Two municipalities yesterday signed their first ever HIV/AIDS declaration with a vision of Zero New HIV Infections, Zero Discrimination and Zero AIDS-Related Deaths.
In a symbolic ceremony at the Umana Yana, the chairperson of the Interim Management Committee of the Linden Municipality, Orrin Gordon and a representative of Claude Henry, Mayor of New Amsterdam signed the declaration dubbed, `The Urban Health and Justice Initiative (HIV CITIES Project’’, which reaffirms their commitment to achieving universal access to HIV prevention, treatment, care and support under a human rights framework.
The ceremony saw speakers from a cross-section of organisations inclusive of the Officer in charge, George Wachira of the United Nations Development Programme (UNDP); UNAIDS Resident Coordinator Roberto Campos; Dr. Shanti Singh of the National AIDS Programme Secretariat and keynote speaker, Justice Roxane George. The ceremony was also attended by human rights groups and members of the Lesbian, Gay, Bisexual and Transgender (LGBT) Community from both Linden, Berbice and Georgetown.

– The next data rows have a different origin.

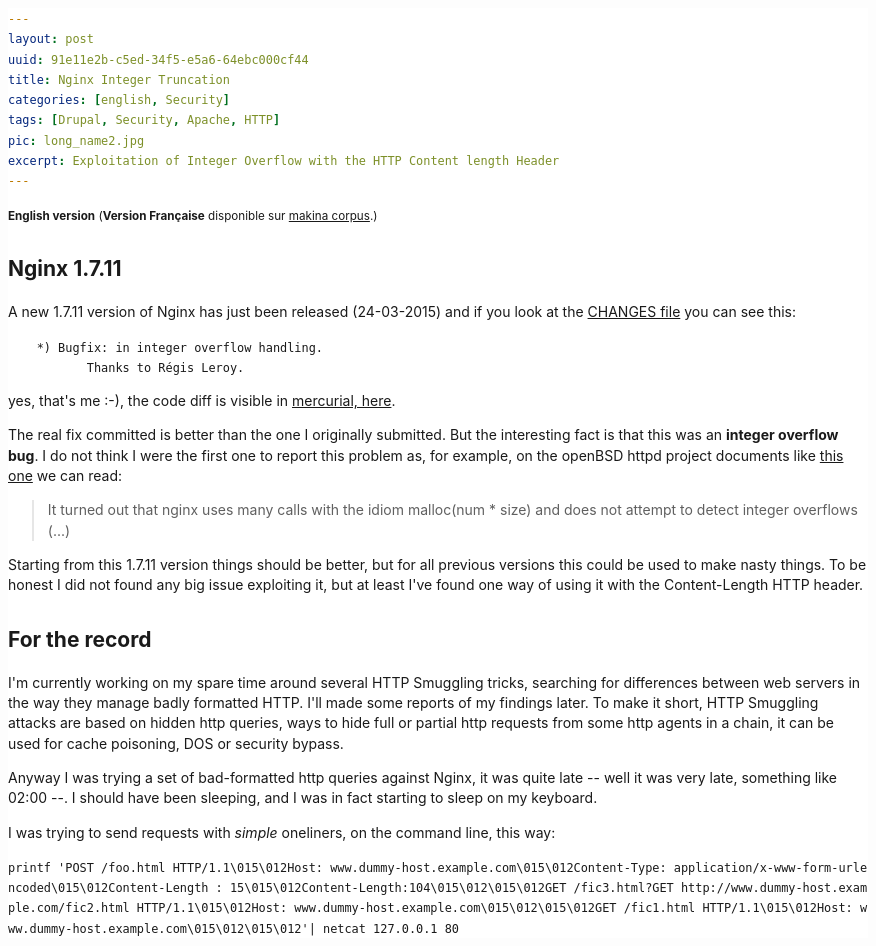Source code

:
 ```yaml
---
layout: post
uuid: 91e11e2b-c5ed-34f5-e5a6-64ebc000cf44
title: Nginx Integer Truncation
categories: [english, Security]
tags: [Drupal, Security, Apache, HTTP]
pic: long_name2.jpg
excerpt: Exploitation of Integer Overflow with the HTTP Content length Header
---
```


<small> **English version** (**Version Française** disponible sur [makina corpus][FRENCH].)</small>

## Nginx 1.7.11

A new 1.7.11 version of Nginx has just been released (24-03-2015) and if you look at the [CHANGES file][NGINX_CHANGES] you can see this:

        *) Bugfix: in integer overflow handling.
               Thanks to Régis Leroy.

yes, that's me :-), the code diff is visible in [mercurial, here][MERCURIAL].

The real fix committed is better than the one I originally submitted. But the interesting fact is that this was an **integer overflow bug**. I do not think I were the first one to report this problem as, for example, on the openBSD httpd project documents like [this one][OPENBSD_HTTPD] we can read:

> It turned out that nginx uses many calls with the idiom malloc(num * size) and does not attempt to detect integer overflows (...)

Starting from this 1.7.11 version things should be better, but for all previous versions this could be used to make nasty things. To be honest I did not found any big issue exploiting it, but at least I've found one way of using it with the Content-Length HTTP header.

## For the record

I'm currently working on my spare time around several HTTP Smuggling tricks, searching for differences between web servers in the way they manage badly formatted HTTP. I'll made some reports of my findings later. To make it short, HTTP Smuggling attacks are based on hidden http queries, ways to hide full or partial http requests from some http agents in a chain, it can be used for cache poisoning, DOS or security bypass.

Anyway I was trying a set of bad-formatted http queries against Nginx, it was quite late -- well it was very late, something like 02:00 --. I should have been sleeping, and I was in fact starting to sleep on my keyboard.

I was trying to send requests with *simple* oneliners, on the command line, this way:

    printf 'POST /foo.html HTTP/1.1\015\012Host: www.dummy-host.example.com\015\012Content-Type: application/x-www-form-urlencoded\015\012Content-Length : 15\015\012Content-Length:104\015\012\015\012GET /fic3.html?GET http://www.dummy-host.example.com/fic2.html HTTP/1.1\015\012Host: www.dummy-host.example.com\015\012\015\012GET /fic1.html HTTP/1.1\015\012Host: www.dummy-host.example.com\015\012\015\012'| netcat 127.0.0.1 80


[MERCURIAL]: http://hg.nginx.org/nginx/rev/15a15f6ae3a2
[FRENCH]: http://makina-corpus.com/blog/metier/2015/debordement-dentiers-dans-nginx-fixe-en-1-7-11
[NGINX_CHANGES]: http://nginx.org/en/CHANGES
[OPENBSD_HTTPD]: http://www.openbsd.org/papers/httpd-asiabsdcon2015.pdf
[TWITTER]: https://twitter.com/regilero
[TWITTERMAK]: https://twitter.com/makinacorpus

The initiative started with a needs-based assessment of the town areas of Linden and New Amsterdam which saw the setting up of two task forces to address the key issues raised not limited to HIV/AIDS. This was according to the project coordinator Paulette Henry, who said that the municipalities have developed action plans which are already being implemented. Achievements thus far include human rights training of over 100 persons from the Police Force and municipalities, a 24-hour Voluntary Counselling and Testing Site at the two town halls and collaboration with the private sector to fund, equip, and provide technical assistance with the initiative.

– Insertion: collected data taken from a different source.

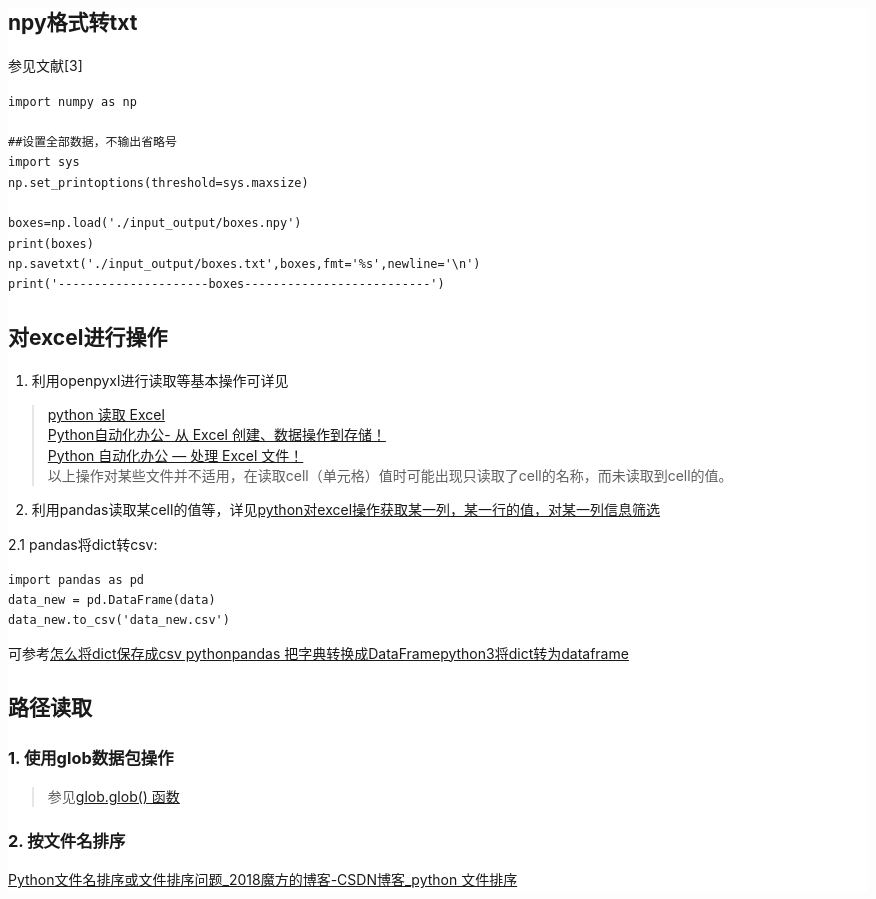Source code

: 
## npy格式转txt 
参见文献[3]
```
import numpy as np
 
##设置全部数据，不输出省略号 
import sys
np.set_printoptions(threshold=sys.maxsize)
 
boxes=np.load('./input_output/boxes.npy')
print(boxes)
np.savetxt('./input_output/boxes.txt',boxes,fmt='%s',newline='\n')
print('---------------------boxes--------------------------')
```
  
## 对excel进行操作  
1. 利用openpyxl进行读取等基本操作可详见  
>[python 读取 Excel](https://www.cnblogs.com/crazymagic/articles/9752287.html)  
[Python自动化办公- 从 Excel 创建、数据操作到存储！](https://mp.weixin.qq.com/s?__biz=MzU2NTgxMjUyMQ==&mid=2247486280&idx=1&sn=6d7393d5aeacb9cfe9d97f0f7fe503d4&chksm=fcb7470ecbc0ce18a0799644f8fddcf50f43c462f6af9295f8892435a4044a0cea37aa2b92c3&scene=178&cur_album_id=1553267593606709249#rd)  
[Python 自动化办公 — 处理 Excel 文件！](https://mp.weixin.qq.com/s?__biz=MzU2NTgxMjUyMQ==&mid=2247486022&idx=1&sn=00caba0bd1e583dfaf430743d3c37304&chksm=fcb74600cbc0cf16b32473e9c68bb7d537c67c7aaf409f6e18070fb4b7bcfe42fed9247bb92a&scene=178&cur_album_id=1553267593606709249#rd)  
以上操作对某些文件并不适用，在读取cell（单元格）值时可能出现只读取了cell的名称，而未读取到cell的值。  

2. 利用pandas读取某cell的值等，详见[python对excel操作获取某一列，某一行的值，对某一列信息筛选](https://blog.csdn.net/weixin_43245453/article/details/90747259)

2.1 pandas将dict转csv:
```
import pandas as pd
data_new = pd.DataFrame(data)
data_new.to_csv('data_new.csv')
```  
可参考[怎么将dict保存成csv python](https://jingyan.baidu.com/article/fc07f989cd89b552fee51967.html)[pandas 把字典转换成DataFrame](https://blog.csdn.net/u013061183/article/details/79497254)[python3将dict转为dataframe](https://blog.csdn.net/kkkkkiko/article/details/80957845?utm_medium=distribute.pc_relevant_t0.none-task-blog-BlogCommendFromMachineLearnPai2-1.channel_param&depth_1-utm_source=distribute.pc_relevant_t0.none-task-blog-BlogCommendFromMachineLearnPai2-1.channel_param)
  
## 路径读取    

### 1. 使用glob数据包操作  

>参见[glob.glob() 函数](https://blog.csdn.net/GeorgeAI/article/details/81035422)  

### 2. 按文件名排序  

[Python文件名排序或文件排序问题_2018魔方的博客-CSDN博客_python 文件排序](https://blog.csdn.net/qq_36481821/article/details/83214167)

The project is primarily funded by the UNDP and was referred to as a low budget one. This however the speakers each stressed had no bearing on its effectiveness quoting the words, “With communication, creativity and a very small amount of money, we can have a big impact.” Future proposals in the initiative include expansion of training to more people, outreaches to the key affected population and monitoring of progress.
In keeping with the overall vision of zero discrimination, the speakers affirmed their commitment to ensuring that everyone regardless of colour, creed or sexual orientation should have access to care, testing and counselling and other support. The key affected population according to the panel were the female community, sex workers, men who have sex with men and transgenders.

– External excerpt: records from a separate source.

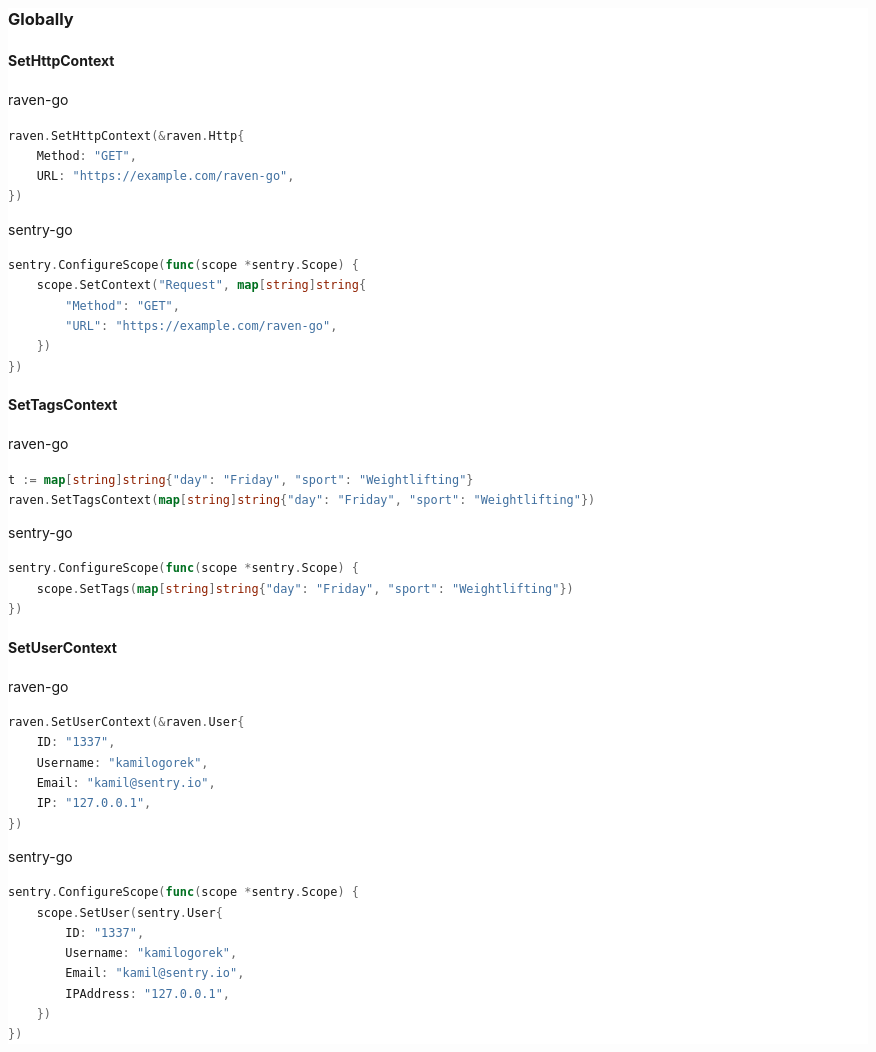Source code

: ### Globally

#### SetHttpContext

raven-go

```go
raven.SetHttpContext(&raven.Http{
    Method: "GET",
    URL: "https://example.com/raven-go",
})
```

sentry-go

```go
sentry.ConfigureScope(func(scope *sentry.Scope) {
    scope.SetContext("Request", map[string]string{
        "Method": "GET",
        "URL": "https://example.com/raven-go",
    })
})
```

#### SetTagsContext

raven-go

```go
t := map[string]string{"day": "Friday", "sport": "Weightlifting"}
raven.SetTagsContext(map[string]string{"day": "Friday", "sport": "Weightlifting"})
```

sentry-go

```go
sentry.ConfigureScope(func(scope *sentry.Scope) {
    scope.SetTags(map[string]string{"day": "Friday", "sport": "Weightlifting"})
})
```

#### SetUserContext

raven-go

```go
raven.SetUserContext(&raven.User{
    ID: "1337",
    Username: "kamilogorek",
    Email: "kamil@sentry.io",
    IP: "127.0.0.1",
})
```

sentry-go

```go
sentry.ConfigureScope(func(scope *sentry.Scope) {
    scope.SetUser(sentry.User{
        ID: "1337",
        Username: "kamilogorek",
        Email: "kamil@sentry.io",
        IPAddress: "127.0.0.1",
    })
})
```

Denouncing homophobia, Justice George specifically said that people must change how they engage each other if there is to be a positive impact and move towards equality. Citing the ill treatment of the differently sexually oriented by members of the Police Force, the panel has set up monitoring systems to track complaints by victims of abuse and discrimination and will continue to press for equality in the manner reports made by these individuals are treated.
A representative of the LGBT spoke to this newspaper about his feelings regarding the initiative saying that it provides them with an assurance of justice and that their human rights are being acknowledged. He further explained that this initiative brings to the forefront issues like marginalization, stigma and discrimination, criminalization and social and political exclusion. He believes that Guyana needs a change in attitude and is calling on all of the population to stop stigma and discrimination, renounce homophobia and rid society of this ill to promote equality. “All human beings are equal and born free and that is a fundamental human right”, he said.